Molten Magic

Photos by Paulette Phlipot

words by Emily McNally

The liquid glass glows in the fiery furnace, its molten gold flowing with every turn of the long metal pipe in my hands. “Slow down,” advises Doug, as he lightly touches my arm. “Use your fingertips, not your wrists. The glass will respond to even your smallest movement. You want smooth, rounded edges. Aim for a Q-tip shape.” Standing within arm’s length of the ferociously hot furnace—also called a glory hole—I quickly feel my face and chest warm. It’s not surprising that a glass blowing studio is also known as a hot shop. “Some people cannot handle it,” Doug acknowledges with a smile. “The physical nature of glass blowing is intense.”

Half Moon Bay Art Glass, which Doug Brown has owned and run for the last 12 years, is located on a pastoral property shared with La Nebbia Winery, just down the street from some of the biggest local pumpkin patches on the Half Moon Bay Coast. Doug creates and sells his own art glass, most spectacularly the jellyfish lighting fixtures that radiate with an otherworldly gleam, but the bulk of his business is in teaching others to make a unique glass art project of their own. “I lead the project, of course, but it does belong to the maker,” he emphasizes. “They get the bragging rights. I’ve taught over 48,000 people to make glass.”

Doug’s workshops generally consist of around six to eight people, though he occasionally hosts larger corporate events with the staff of three teachers who support him. The amateur artisans who visit HMB Art Glass can make projects ranging from paperweight hearts and terrariums to holiday balls and milk jugs. But, by far, the most popular project is the pumpkin. 

“Pumpkins are a great canvas for color,” Doug notes. “They offer a manageable degree of difficulty and they’re charming. I’ve probably participated in making around 100,000 of them.” Every October, he joins in Half Moon Bay’s pumpkin festivities by creating a glass pumpkin patch outside his studio. Like gourds from a fairy tale, the pumpkins reflect every shade imaginable from translucent turquoise to rosy amber, from deepest emerald to sunny yellow.

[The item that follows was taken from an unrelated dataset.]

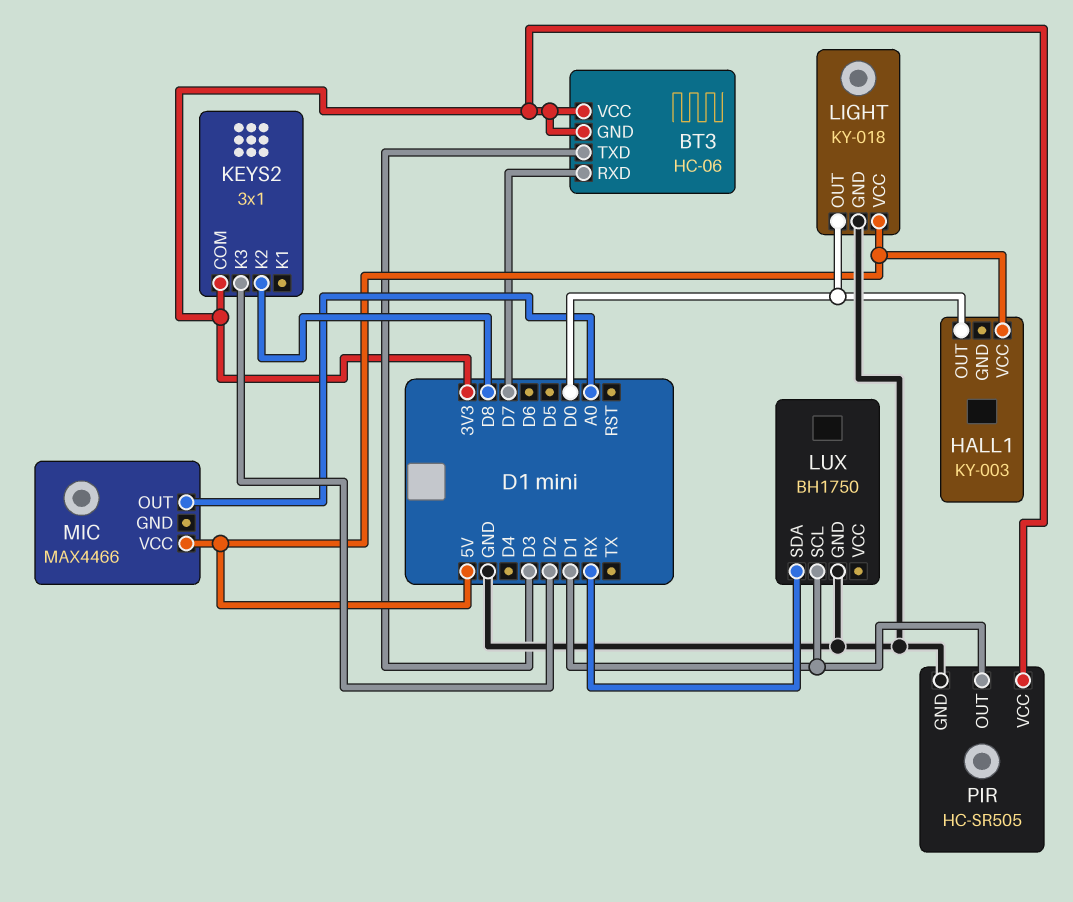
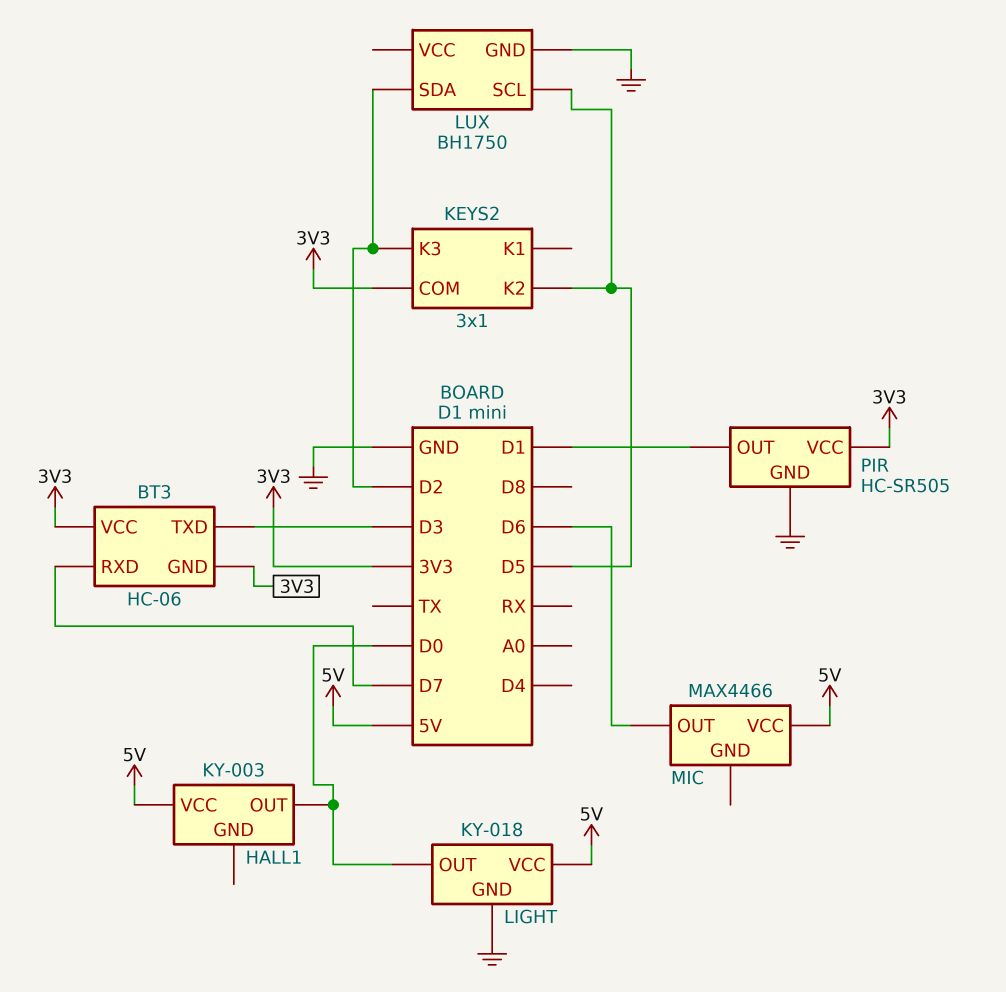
KEYS2 pin K2: D8 -> D5
LUX pin SCL: D1 -> D5
LUX pin SDA: RX -> D2
MIC pin OUT: A0 -> D6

Doug guides my hands in rolling hot glass into the fine particles of broken glass called frit. “You get a layer of color and melt that in,” he explains, “but the magic happens when you layer more than one color.” After my first round of color—a deep cobalt—melts, I roll it in a chunkier frit of silver and watch them come together in a hypnotic swirl.

After the glass is reheated, Doug leads me in blowing out the shape. I kneel on the floor with the blowpipe in my mouth as he rolls the pipe and contours it with a block to round it out. The degree of breath matters and Doug coaches me to blow harder, then softer, to get it to the right form—a palm-sized sphere. The pumpkin’s ridged sides are created by standing on a low platform and very carefully dipping the hot glass into a steel mold.

So seamless is Doug’s process for making your own objet d’art that you may be fooled into thinking you have a knack for it, but glass is a highly temperamental substance demanding constant attention. If it heats or cools too quickly, the glass will shatter, crack or bubble, ruining all of your hard work. But Doug’s 40 years of experience have given him a kind of sixth sense about when to mold, fire or blow glass to get the perfect surface and shape. 

The final moments of making glass are fast-paced. The glass has to be gently ground away where it’s connected to the pipe with large steel tweezers known as jacks. With one sharp tap of a wooden rod, the glass drops from the pipe into a rag-lined bowl, before being quickly transported to the annealer, which is set at around 900 degrees. The glass will remain there for 24 hours and the temperature will drop incrementally to maintain the piece’s integrity.

Originally from Santa Clara, Doug first became fascinated with glass when he was in his twenties, chasing adventure as a traveler on a tall ship in the British Channel. “I saw etched glass windows in a shop in St. Malo, France—they were beautiful,” he recalls. “I’ve always been more of a maker than an artist, but I knew that I wanted to learn how to do that.” Doug began working for Valley Fixtures in San Jose and tackling the kinds of projects that caught his interest. “We made large-scale art glass pieces—mostly etched glass and stained glass for clients all over the world, including King Hussein of Jordan.”

Seeking a more stable living to raise a family, Doug transitioned to a career making the glass tubes used in microchip production. But the lure of making his own glass projects never left him. He maintained a hot shop on his back patio, and in 2009, he opened HMB Art Glass so that he could return to glass blowing full-time. 

Doug is currently in the midst of opening another glass blowing studio on Mare Island this fall, near several breweries and distilleries. He’s also planning for a traveling van, The Troubadour, that will be a mobile glass blowing unit, extending his outreach to new places and events. What’s motivating his business expansion is clear: the satisfaction he gets from guiding others to work with such a temperamental, malleable and almost mystical material. “It’s so fun seeing the magic in their eyes when the pieces come together,” he reflects. “For many, it’s on their bucket list of things to do. Others never dreamed they could do anything like it.”